------ TASK INPUTS

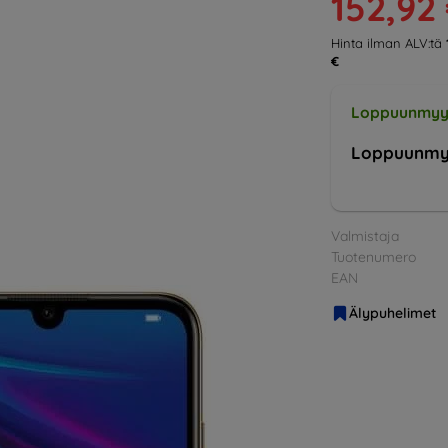
152,92
Hinta ilman ALV:tä
€
Loppuunmyy
Loppuunmy
Valmistaja
Tuotenumero
EAN
Älypuhelimet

------------

• TO DO
Every line above must appear in the answer unchanged, and no picture may appear in it.

• RESULT OF THE TASK
152,92
Hinta ilman ALV:tä
€
Loppuunmyy
Loppuunmy
Valmistaja
Tuotenumero
EAN
Älypuhelimet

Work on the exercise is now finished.